• Page extract
* begin *
Location
- 1345 Hendersonville Road Asheville, North Carolina 28803 United States 35°31′20″N 82°31′48″W﻿ / ﻿35.5223°N 82.5299°W

Information
- Type: Private
- Established: 1987 (39 years ago)
- CEEB code: 340119
- Head of school: Ben Farrell (Interim, Fall 2025 - Spring 2027)
- Enrollment: 600
- Colors: Red, white, blue
- Athletics: NCISAA
- Mascot: Willy the Wildcat
- Annual tuition: Pre-K and Kindergarten: $21,800 (Pre-K); $23,900 (K) Grades 1-3: $27,400 Grades 4: $28,700 Grades 5-7: $30,500 Grade 8: $34,100 Grades 9-10: $36,200 Grades 11-12: $37,800 Key School (grades 2–8): $52,100
- Website: carolinaday.org

= Carolina Day School =

Carolina Day School is an independent, co-ed, college preparatory school serving grades pre-K through 12. The school is in the town of Biltmore Forest (a town completely encircled by Asheville, North Carolina). Carolina Day (CDS) is an independent, secular K-12 school, consisting of a lower (PK-5), middle (6-8), and upper school(9-12) and the Key School (2-8).
* end *
Reproduce the Carolina Day School page extract above verbatim, from the location line through the final paragraph.

• Data extract
* begin *
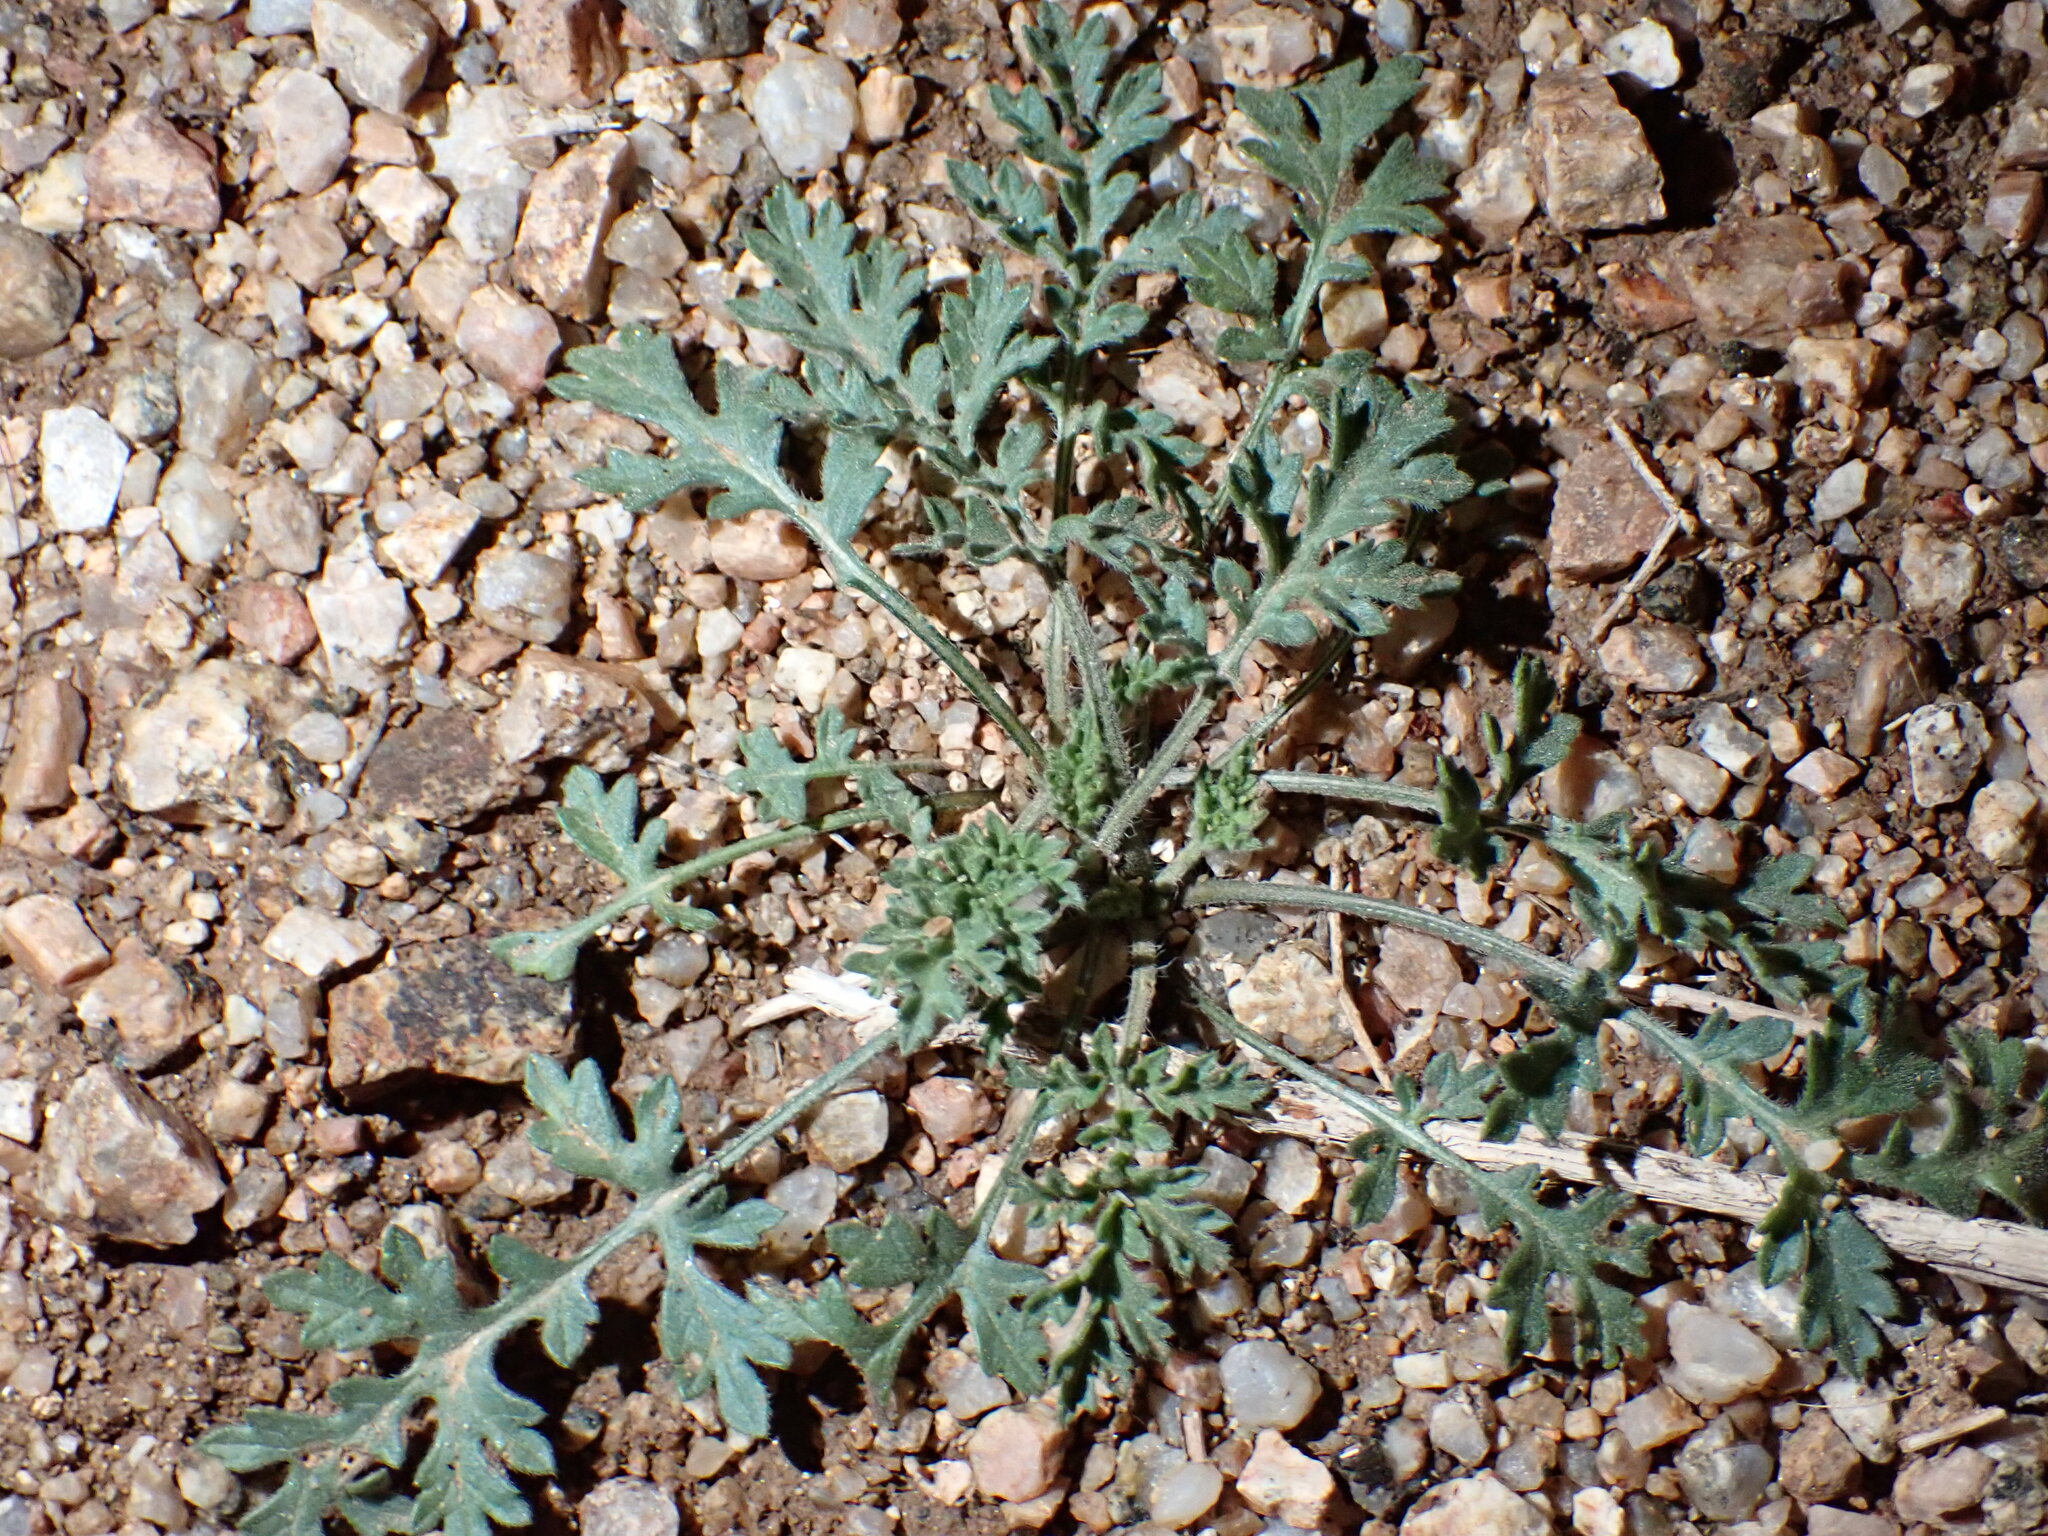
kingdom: Plantae
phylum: Tracheophyta
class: Magnoliopsida
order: Asterales
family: Asteraceae
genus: Ambrosia
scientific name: Ambrosia confertiflora
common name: Bur ragweed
* end *
• Exercise response
Location
- 1345 Hendersonville Road Asheville, North Carolina 28803 United States 35°31′20″N 82°31′48″W﻿ / ﻿35.5223°N 82.5299°W

Information
- Type: Private
- Established: 1987 (39 years ago)
- CEEB code: 340119
- Head of school: Ben Farrell (Interim, Fall 2025 - Spring 2027)
- Enrollment: 600
- Colors: Red, white, blue
- Athletics: NCISAA
- Mascot: Willy the Wildcat
- Annual tuition: Pre-K and Kindergarten: $21,800 (Pre-K); $23,900 (K) Grades 1-3: $27,400 Grades 4: $28,700 Grades 5-7: $30,500 Grade 8: $34,100 Grades 9-10: $36,200 Grades 11-12: $37,800 Key School (grades 2–8): $52,100
- Website: carolinaday.org

= Carolina Day School =

Carolina Day School is an independent, co-ed, college preparatory school serving grades pre-K through 12. The school is in the town of Biltmore Forest (a town completely encircled by Asheville, North Carolina). Carolina Day (CDS) is an independent, secular K-12 school, consisting of a lower (PK-5), middle (6-8), and upper school(9-12) and the Key School (2-8).